By: Sarah Marquart

Associate Professor of Computer Science at Cornell Tech Alexander “Sasha” Rush and his colleagues from Hugging Face earned an Outstanding Main Track Runner-Up award at the December 2023 NeurIPS Annual Conference on Neural Information Processing Systems.

Their winning paper, Scaling Data-Constrained Language Models, was among six recognized by the awards committee out of a record 13,321 submissions. The team’s research delves into the science of scaling large language models (LLMs), particularly studying the impact of training dataset size.

The authors explain that if LLM training — the technology behind AI chatbots like ChatGPT — continues to scale indefinitely, we will quickly reach the point where there isn’t enough existing data to support further learning. High-quality English language data could be exhausted as soon as this year, with low-quality data following as early as 2030, according to an October 2022 study the authors cite.
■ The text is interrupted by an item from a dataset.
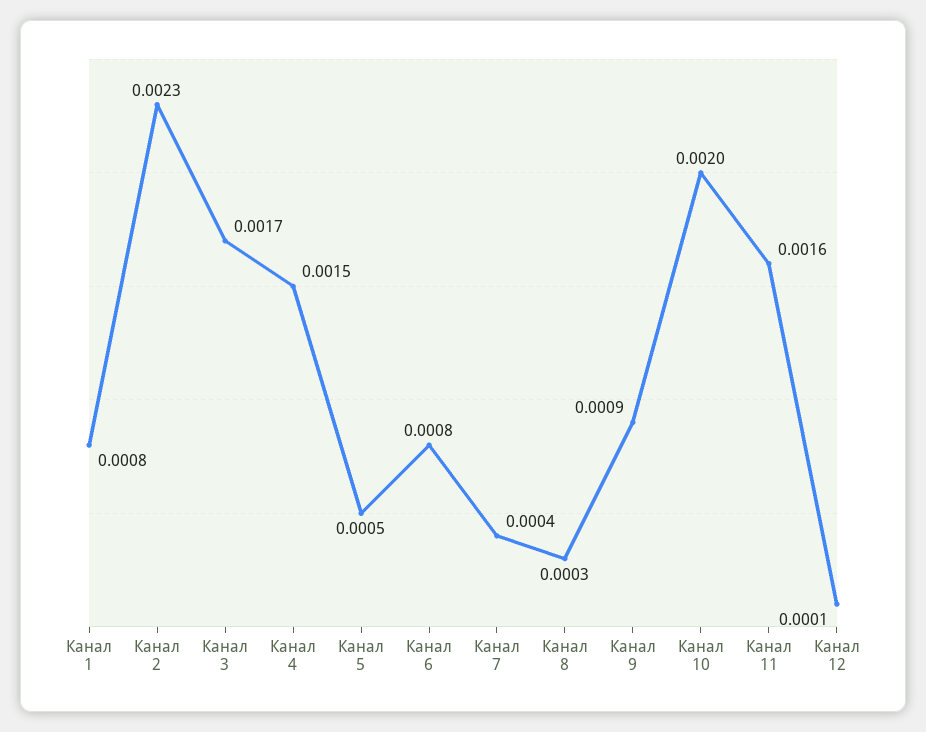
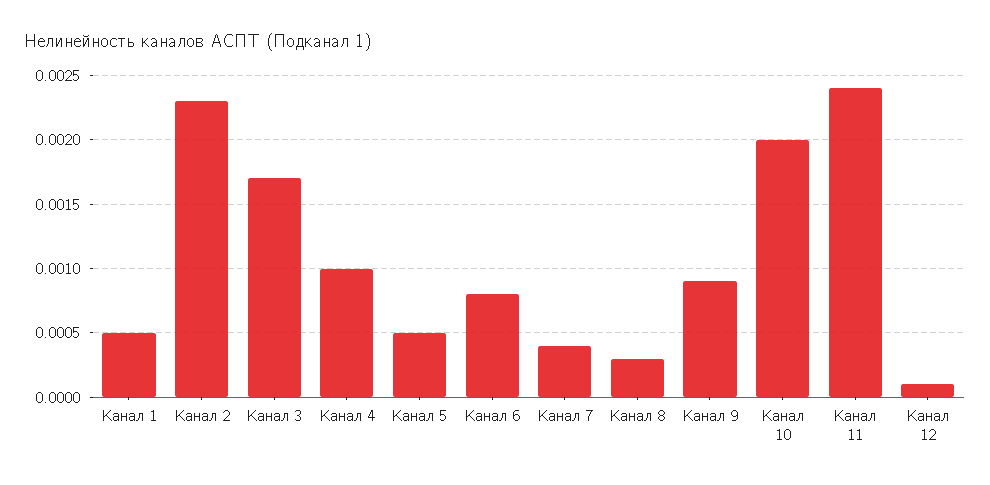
Канал 1: 0.0008 -> 0.0005
Канал 4: 0.0015 -> 0.001
Канал 11: 0.0016 -> 0.0024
Anticipating these impending challenges, Rush and his colleagues explored optimal strategies for scaling large language models in data-limited environments. They focused on solutions that strike a delicate balance between performance and cost, taking into account elements such as computational resources and environmental strain.

Their award-winning research revealed that there are indeed limits on the scaling horizon and suggested the need for more effective utilization of available data. The authors are optimistic that their findings will pave the way for understanding how models gain their capabilities using existing data.

“Large language models are powered by data, and they get better because of high-quality human-written text,” says Rush. “It’s critical to remember that the work of writers, from journalists to stack-overflow experts, forms the basis of what we call generative AI.”